Theatre: The Mercy Seat

The Mercy Seat by Neil LaBute is hard hitting and controversial. Originally staged in 2002, it no doubt caused a stir when first staged a dark and cynical look at human emotions against the backdrop of the 9/11 terrorist attacks.

Ten years on, time gives it a different perspective. It feels less shocking and the more understandable. Perhaps it helps having lived in London through a summer of mindless random criminal acts... Riots, police corruption, general economic malaise... Life can seem a lot like how LaBute describes it: random and opportunistic. And given the right set of circumstances anyone can do anything.

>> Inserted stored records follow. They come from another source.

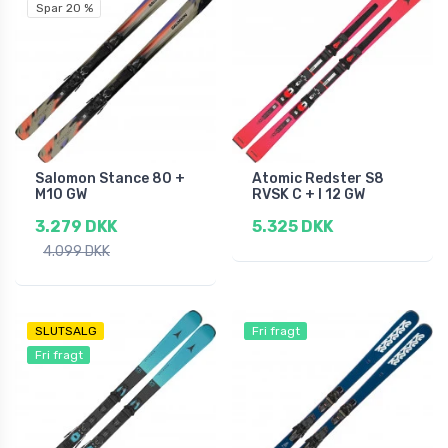
Spar 20 %
Salomon Stance 80 +
Atomic Redster S8
M10 GW
RVSK C + I 12 GW
3.279 DKK
5.325 DKK
4.099 DKK
SLUTSALG
Fri fragt
Fri fragt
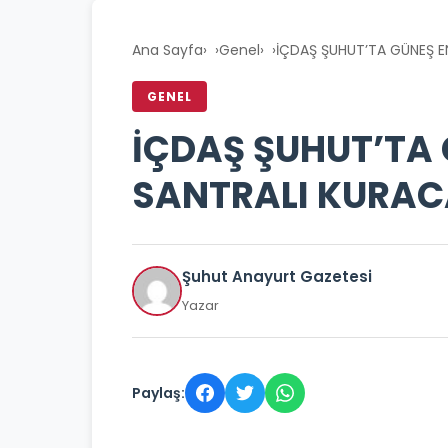
Ana Sayfa
›
Genel
›
İÇDAŞ ŞUHUT’TA GÜNEŞ E
GENEL
İÇDAŞ ŞUHUT’TA 
SANTRALI KURA
Şuhut Anayurt Gazetesi
Yazar
Paylaş:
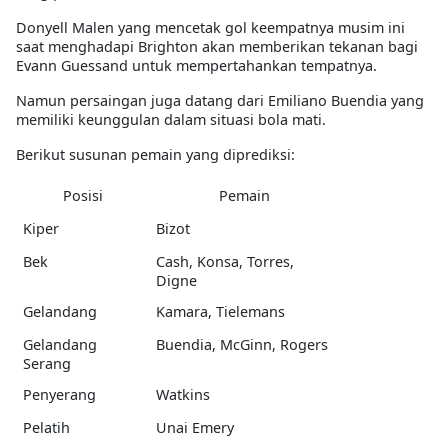
Donyell Malen yang mencetak gol keempatnya musim ini
saat menghadapi Brighton akan memberikan tekanan bagi
Evann Guessand untuk mempertahankan tempatnya.
Namun persaingan juga datang dari Emiliano Buendia yang
memiliki keunggulan dalam situasi bola mati.
Berikut susunan pemain yang diprediksi:
Posisi
Pemain
Kiper
Bizot
Bek
Cash, Konsa, Torres,
Digne
Gelandang
Kamara, Tielemans
Gelandang
Buendia, McGinn, Rogers
Serang
Penyerang
Watkins
Pelatih
Unai Emery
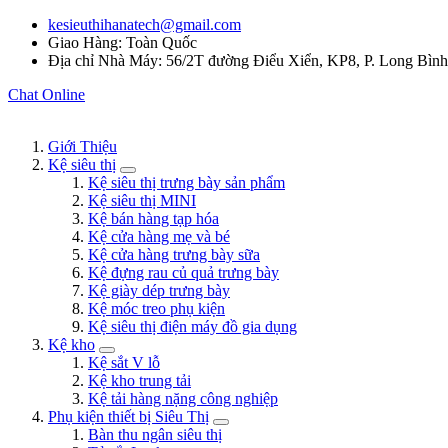
kesieuthihanatech@gmail.com
Giao Hàng: Toàn Quốc
Địa chỉ Nhà Máy: 56/2T đường Điểu Xiển, KP8, P. Long Bìn
Chat Online
Giới Thiệu
Kệ siêu thị
Kệ siêu thị trưng bày sản phẩm
Kệ siêu thị MINI
Kệ bán hàng tạp hóa
Kệ cửa hàng mẹ và bé
Kệ cửa hàng trưng bày sữa
Kệ đựng rau củ quả trưng bày
Kệ giày dép trưng bày
Kệ móc treo phụ kiện
Kệ siêu thị điện máy đồ gia dụng
Kệ kho
Kệ sắt V lỗ
Kệ kho trung tải
Kệ tải hàng nặng công nghiệp
Phụ kiện thiết bị Siêu Thị
Bàn thu ngân siêu thị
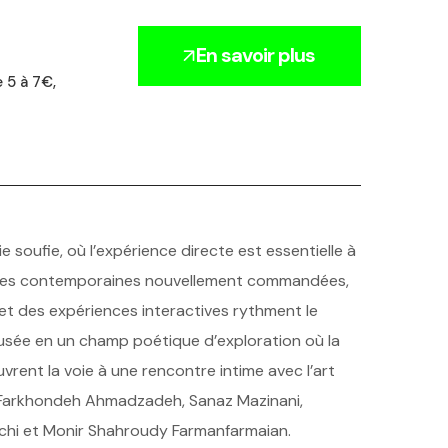
En savoir plus
e 5 à 7€,
ie soufie, où l’expérience directe est essentielle à
res contemporaines nouvellement commandées,
 et des expériences interactives rythment le
usée en un champ poétique d’exploration où la
vrent la voie à une rencontre intime avec l’art
: Farkhondeh Ahmadzadeh, Sanaz Mazinani,
chi et Monir Shahroudy Farmanfarmaian.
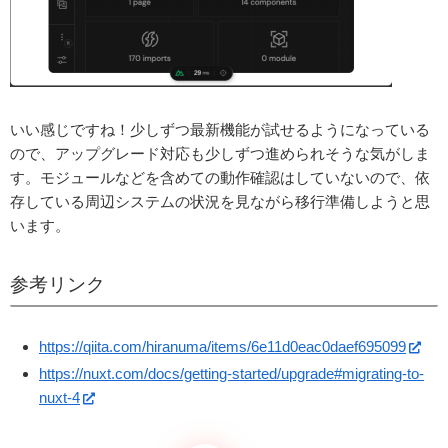
いい感じですね！少しずつ最新機能が試せるようになっている
ので、アップグレード対応も少しずつ進められそうな気がしま
す。モジュールなどを含めての動作確認はしていないので、依
存している周辺システムの状況を見ながら移行準備しようと思
います。
参考リンク
https://qiita.com/hiranuma/items/6e11d0eac0daef695099
https://nuxt.com/docs/getting-started/upgrade#migrating-to-
nuxt-4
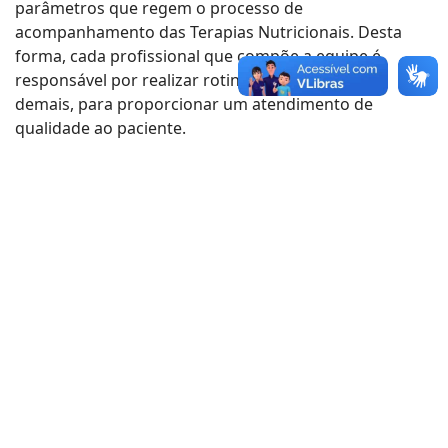
parâmetros que regem o processo de
acompanhamento das Terapias Nutricionais. Desta
forma, cada profissional que compõe a equipe é
responsável por realizar rotina integrada com os
demais, para proporcionar um atendimento de
qualidade ao paciente.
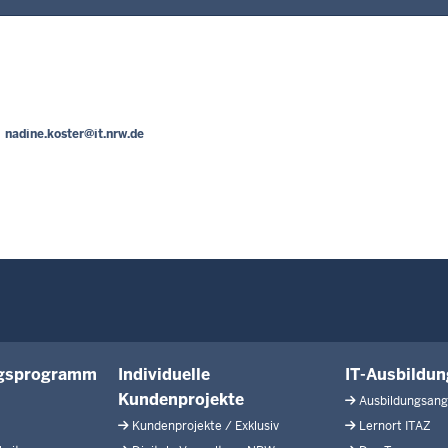
nadine.koster@it.nrw.de
ngsprogramm
Individuelle
IT-Ausbildu
Kundenprojekte
Ausbildungsan
Kundenprojekte / Exklusiv
Lernort ITAZ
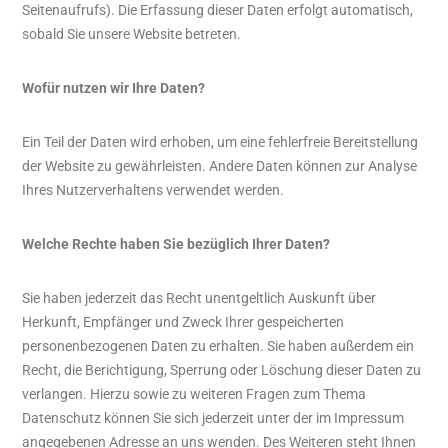
Seitenaufrufs). Die Erfassung dieser Daten erfolgt automatisch,
sobald Sie unsere Website betreten.
Wofür nutzen wir Ihre Daten?
Ein Teil der Daten wird erhoben, um eine fehlerfreie Bereitstellung
der Website zu gewährleisten. Andere Daten können zur Analyse
Ihres Nutzerverhaltens verwendet werden.
Welche Rechte haben Sie bezüglich Ihrer Daten?
Sie haben jederzeit das Recht unentgeltlich Auskunft über
Herkunft, Empfänger und Zweck Ihrer gespeicherten
personenbezogenen Daten zu erhalten. Sie haben außerdem ein
Recht, die Berichtigung, Sperrung oder Löschung dieser Daten zu
verlangen. Hierzu sowie zu weiteren Fragen zum Thema
Datenschutz können Sie sich jederzeit unter der im Impressum
angegebenen Adresse an uns wenden. Des Weiteren steht Ihnen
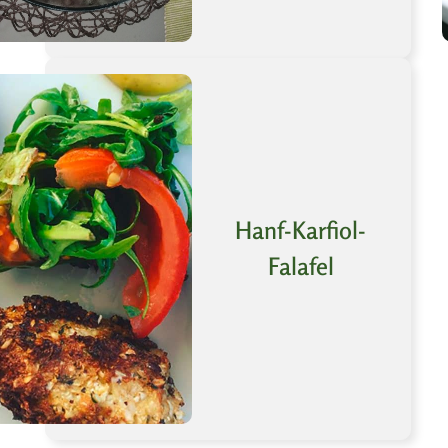
Hanf-Karfiol-
Falafel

Against this backdrop is Ben and Abby (played by Sean O'Neil and Janine Ingrid Ulfane). She is his boss and he is married. Both should have been at the Twin Towers but a morning dalliance meant that instead they were at her flat. And now against the tragedy there is a potential opportunity.

To give too much away would spoil the play, but watching the chemistry between the two actors as they alternate between sparring and embracing each other is fascinating and brutally believable. It is a roller coaster ride and after a slow build up things move quickly throughout the one hour forty minutes at the theatre. The intimacy of the Pleasance theatre makes watching the proceedings at times almost voyeuristic and unbearable. But like all good drama you can't resist watching. It runs until 16 September.

Immediate impressions from the Audioboo below (with thanks to Webcowgirl)
Theatre: The Mercy Seat at Pleasance Islington (mp3)

A chance to also reflect upon the fact that ten years ago there was not much social media. Sure there were blogs, but with no wifi, no tweets no audioboos... How did we live our lives?